── Exercise passage ──
LEAKAGE-FREE HYBRID DEEP FEATURE FUSION AND CATBOOST FOR GASTRIC CANCER DETECTION IN HISTOPATHOLOGICAL IMAGES
Keywords:
Gastric cancer; histopathology image classification; GasHisSDB; deep feature fusion; CatBoost; explainable artificial intelligence; LIMEAbstract
Gastric cancer is still a significant global health problem and histopathological examination plays a crucial role in the definitive diagnosis. But, manual microscopic examination is time consuming and may be inconsistent between different observers, which has led to the desire for reliable computer-aided diagnostic systems. In this work, a leakage-free hybrid scheme for binary classification of gastric histopathology images in “abnormal” class and “normal” class based on GasHisSDB160 data set is proposed. To ensure no overlap between the data partitions, a group-aware split was applied to partition 33,284 image patches into training, validation, and independent test sets. The framework is a mix of custom Convolutional Network (CNN), ResNet50V2 and MobileNetV2. The two strategies that were tested were an end-to-end deep learning classifier and a CatBoost classifier trained on PCA-reduced fused features where no leakage was observed. The deep learning model obtained a test accuracy of 97.94%, macro F1-score of 97.85% and ROC-AUC of 99.78%. The proposed CatBoost model achieved maximum test accuracy of 98.28%, macro F1-score: 98.21% and Matthews correlation coefficient (MCC): 96.41% with 86 test images misclassified out of the total of 4,993 images. LIME visual explanations also helped to explain decisions made by the model. The findings show that leakage-aware deep feature fusion with CatBoost is a competitive and explainable method in the support of gastric cancer screening in digital pathology.
───
── Dataset excerpts ──
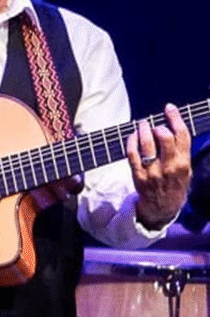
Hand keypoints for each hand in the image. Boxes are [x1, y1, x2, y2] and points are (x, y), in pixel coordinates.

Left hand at [128, 103, 191, 229]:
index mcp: (184, 163)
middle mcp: (169, 166)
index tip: (169, 108)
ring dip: (142, 130)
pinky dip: (131, 141)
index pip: (182, 136)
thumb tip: (173, 125)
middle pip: (165, 137)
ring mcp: (153, 171)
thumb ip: (181, 151)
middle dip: (158, 125)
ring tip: (141, 125)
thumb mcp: (185, 170)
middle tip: (153, 124)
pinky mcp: (138, 175)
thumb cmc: (174, 184)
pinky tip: (132, 136)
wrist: (162, 208)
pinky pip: (132, 153)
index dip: (175, 118)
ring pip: (147, 143)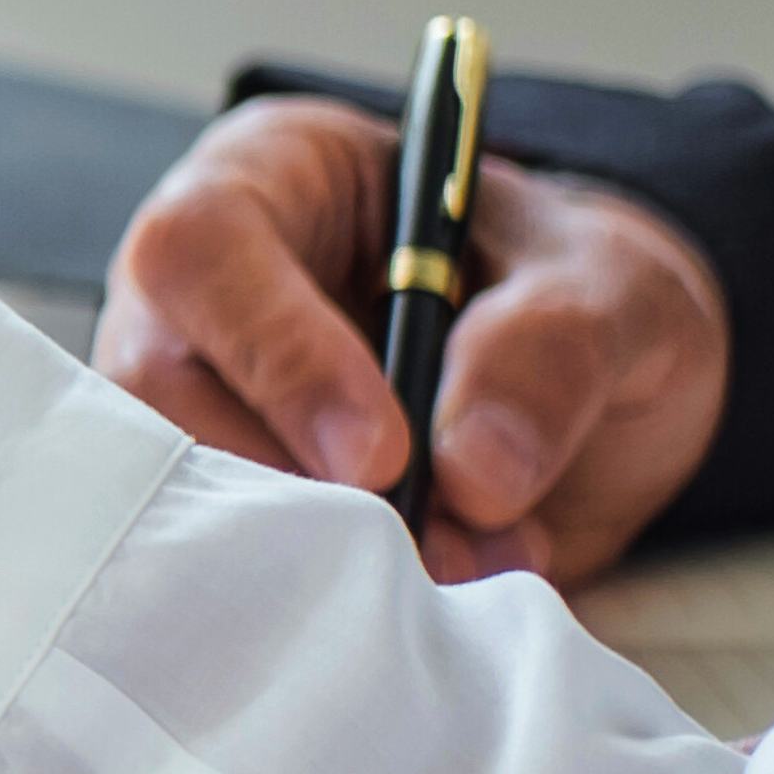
───
> **Assignment**: Please list every performance metric that the gastric cancer abstract names for its models. The records come from a different source than the gastric cancer abstract.

> **Task response**:
- Test accuracy
- Macro F1-score
- ROC-AUC
- Matthews correlation coefficient (MCC)